Proving Unconstitutional Discrimination
The issue: How does one prove that a state action or policy violates the Equal Protection Clause?
When a statute or government policy classifies on the basis of race,  the court will strictly scrutinize the classification, insisting that the racial classification be necessary to further a compelling state interest. When, however, a statute is neutral on its face, but is alleged to have been applied in a racially discriminatory way, the ananlysis will not be so simple.  In order to convince the court to apply strict scutiny, it is necessary to show that the state's action was motivated by a discriminatory purpose.

Yick Wo, the earliest case in this set, involved a challenge by a Chinese-American to the San Francisco Board of Supervisors' decision to deny him a license to operate a wooden laundry. Yick Wo alleged discrimination, pointing out that 79 out of 80 non-Chinese who applied for laundry licenses received them, but only 1 out of 200 Chinese applicants were issued licenses.  The Court accepted that Yick Wo's statistical evidence made out a prima facie case of a violation of the Constitution.

Washington v. Davis was a challenge to Washington D. C.'s practice of requiring applicants for the city police force to pass a verbal skills test.  Because of better performance on the verbal skills test, whites were 60% of those passing the test, even though they were only 40% of the applicant pool.  In considering a challenge by black applicants to the city's use of the test, the Court concluded that a showing of disproportionate impact based on race was not sufficient to make out an equal protection violation.  Absent proof that the decision to employ the test was motivated by a desire to discriminate, Washington D. C. need only demonstrate a rational basis for using the test.

Arlington Heights has been called a primer for city officials anxious to discriminate, but concerned about civil rights suits.  The Court's decision, in setting out a difficult standard for plaintiffs to meet in proving discriminatory purpose, tells city officials exactly what they must avoid doing to avoid liability.  Arlington Heights holds that to establish a prima facie case of an equal protection violation, the person alleging discrimination must first show (through use of legislative history, a pattern of events, or departures from usual procedures) that discrimination was a motivating factor in the decision.  Then, according to the Court, the burden shifts to the city to show that the same decision would have resulted even if the discriminatory motive was not present.

Batson v Kentucky holds that excluding a potential juror on account of his or her race violates the Equal Protection Clause.  The problem again turns out to be proving discriminatory motive. 


Yick Wo v.

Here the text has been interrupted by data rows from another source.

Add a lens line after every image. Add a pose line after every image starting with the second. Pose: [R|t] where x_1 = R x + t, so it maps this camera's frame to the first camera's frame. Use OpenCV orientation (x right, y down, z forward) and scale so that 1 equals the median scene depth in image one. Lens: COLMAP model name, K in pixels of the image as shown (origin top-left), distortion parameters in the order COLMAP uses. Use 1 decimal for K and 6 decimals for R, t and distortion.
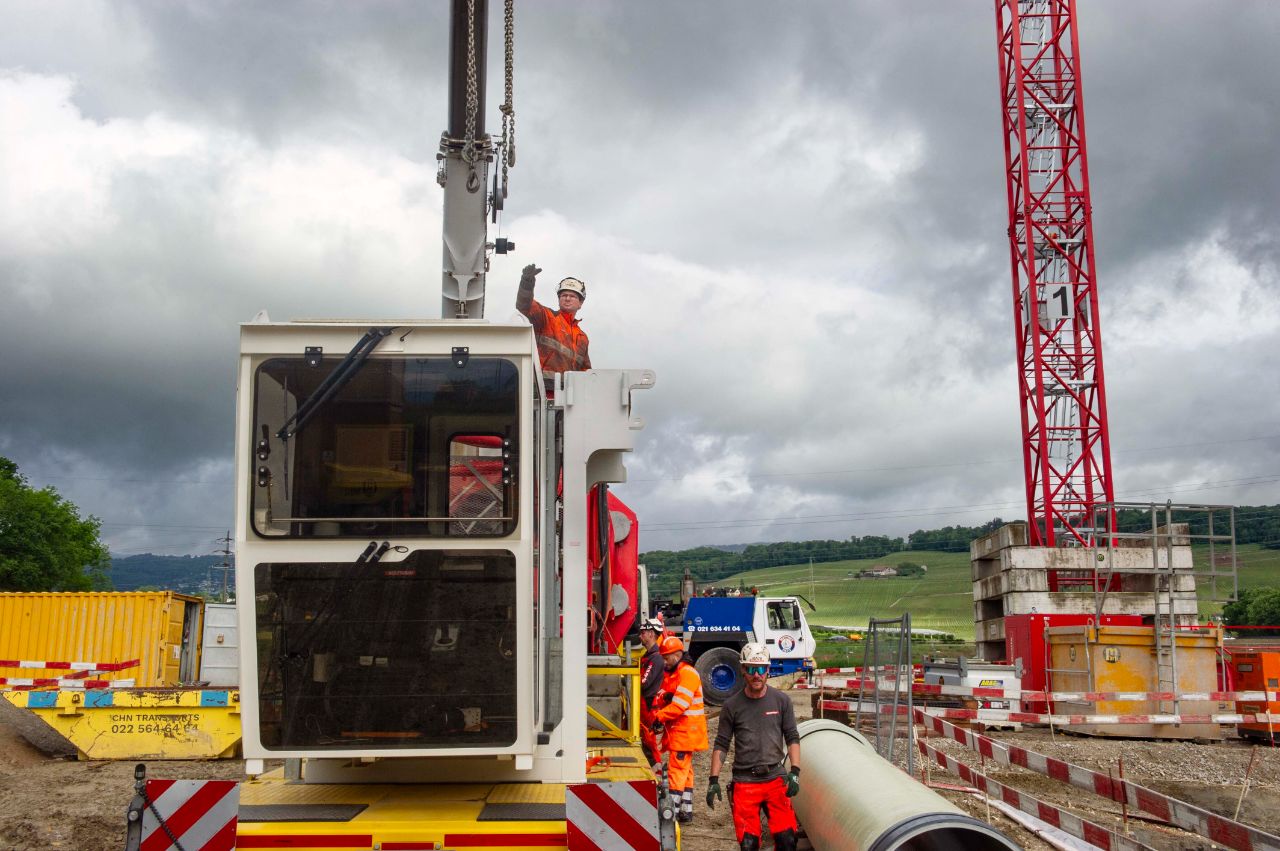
lens RADIAL K [[1238.2, 0, 640.0], [0, 1238.2, 425.5], [0, 0, 1]] dist [0.031917, -0.000585]
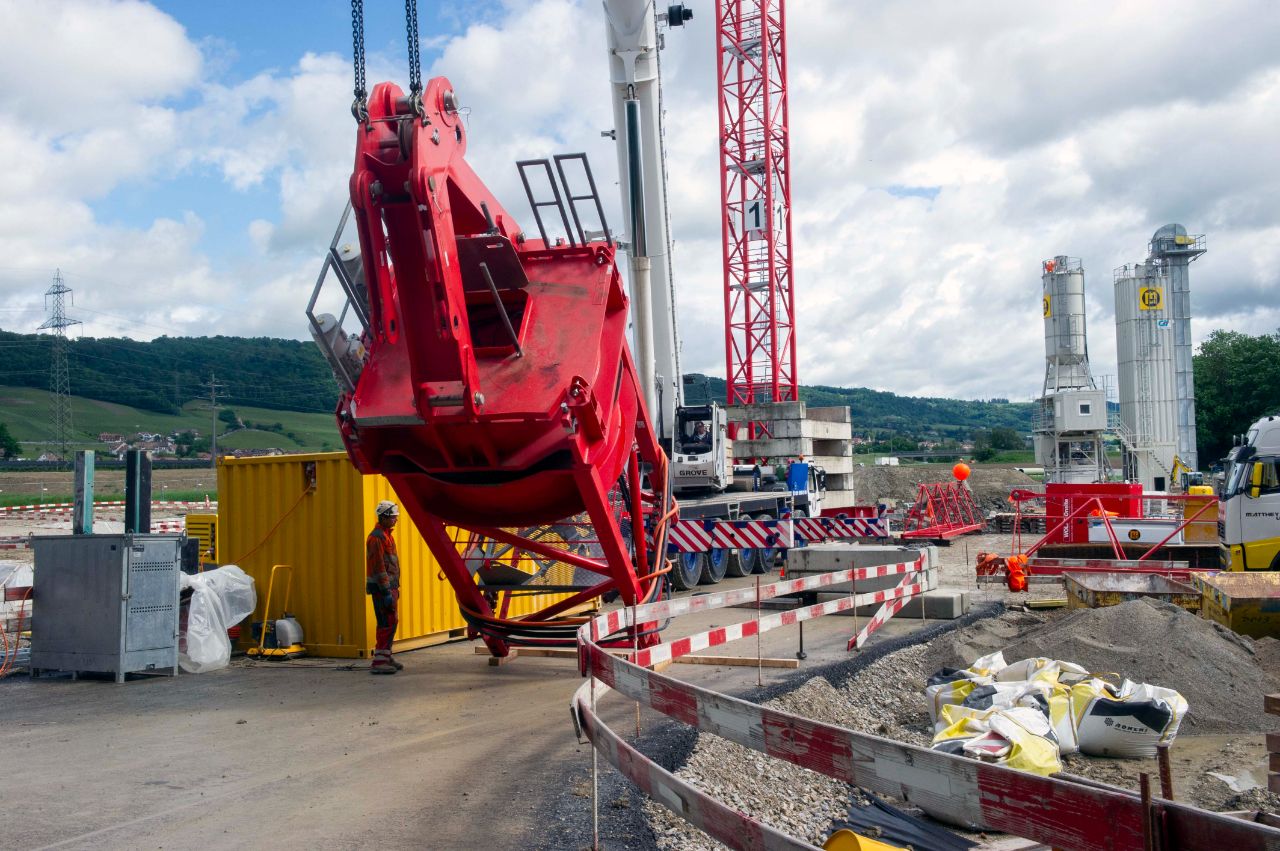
lens RADIAL K [[1216.1, 0, 640.0], [0, 1216.1, 425.5], [0, 0, 1]] dist [0.025544, -0.002059]
pose [[0.462166, 0.029061, 0.886317, -0.755875], [-0.153089, 0.987072, 0.047463, 0.062917], [-0.873480, -0.157621, 0.460640, 0.524558]]
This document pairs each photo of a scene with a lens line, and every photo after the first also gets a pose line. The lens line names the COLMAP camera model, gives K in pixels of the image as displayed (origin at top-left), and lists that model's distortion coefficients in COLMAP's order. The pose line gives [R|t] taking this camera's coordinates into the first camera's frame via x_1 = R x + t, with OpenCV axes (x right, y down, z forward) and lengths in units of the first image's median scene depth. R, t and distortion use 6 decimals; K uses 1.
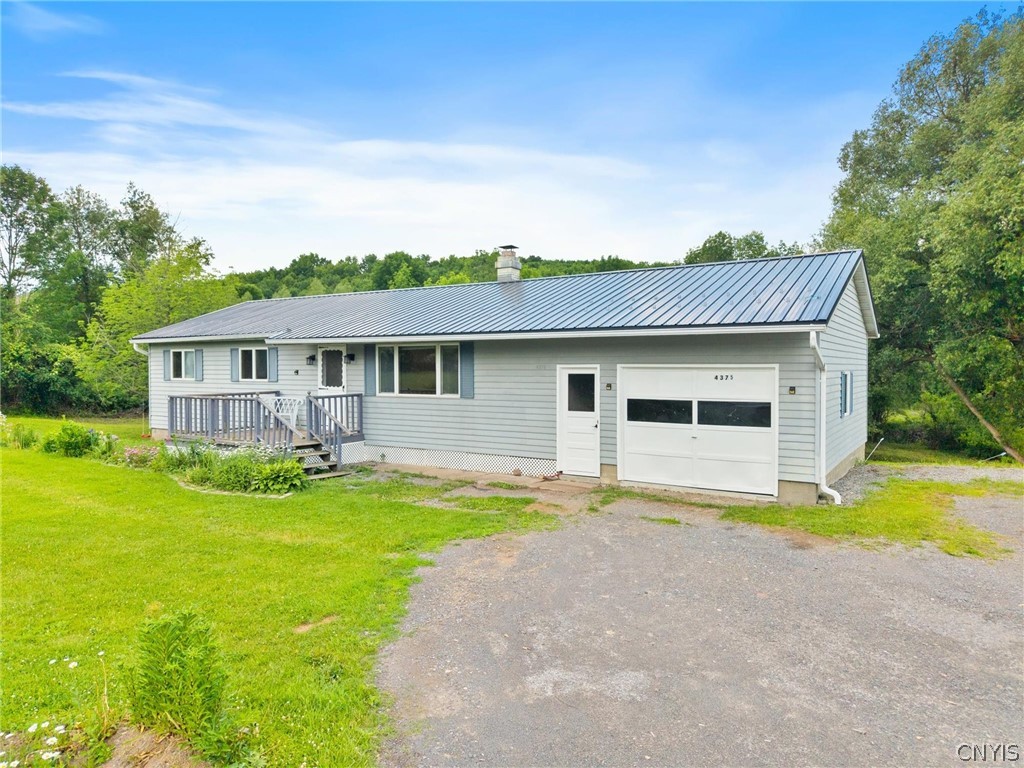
lens RADIAL K [[684.6, 0, 512.0], [0, 684.6, 384.0], [0, 0, 1]] dist [-0.000600, -0.000219]
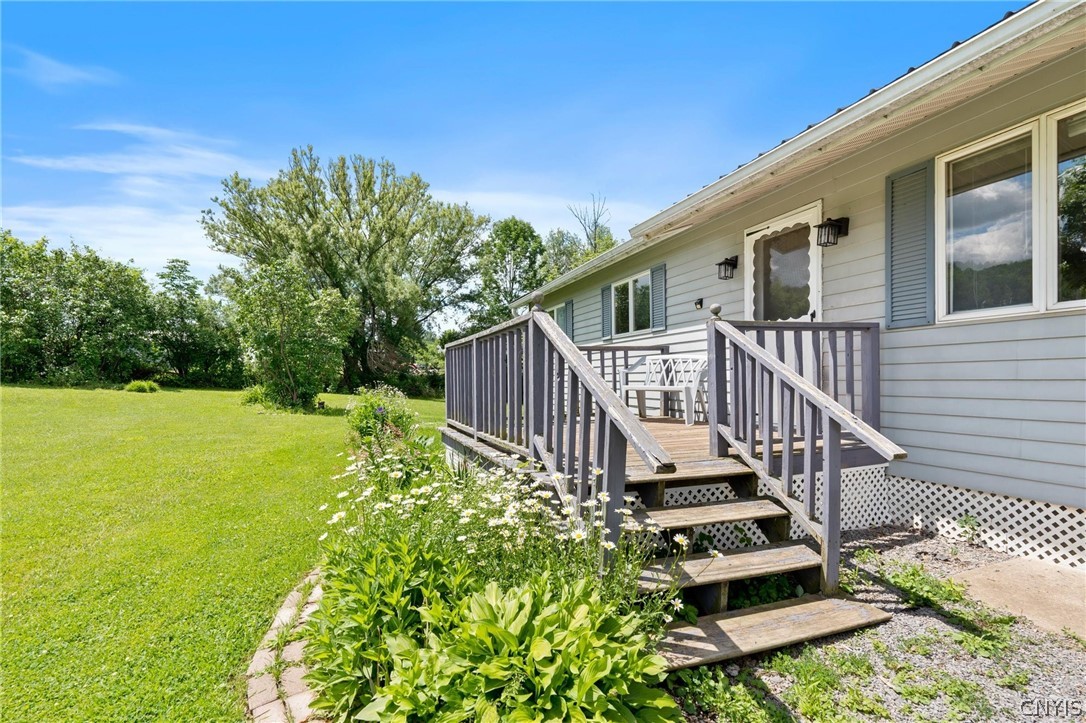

Hopkins (1886)
Washington v. Davis (1976)
Arlington Heights v. MHDC (1977)
Batson v. Kentucky (1986)

Town markers, Arlington Heights, Illinois


1. When is statistical evidence of discriminatory motive sufficient to shift the burden to government to demonstrate that its motive was in fact race-neutral?  What if 20 of 200 Chinese applicants for laundry licenses had received them?
2.  Why shouldn't proof of disparate impact based on race constitute an equal protection violation, even in the absence of evidence of discriminatory motive?
3.  In what contexts are statistical disparities based on race very strong evidence of discrimination?  In what contexts are such disparities only weak evidence of discrimination?
4. What are the problems associated with a test that focuses on motives rather than effects?
5.  Are bigoted statements by the constituents of elected officials relevant evidence of the officials' discriminatory motive?
6. What types of evidence might be introduced to prove discriminatory purpose?
7.  How should the problem of mixed motivation be handled?
8.  Does the Court's test effectively allow governments to discriminate so long as they are careful about it?
9.  Should the court accept race-neutral explanations or consider their weight?  If a principal says, explaining the fact that all black students are assigned seats on one side of the classroom and all whites on the other, "It looks better that way," should a court accept that as race-neutral?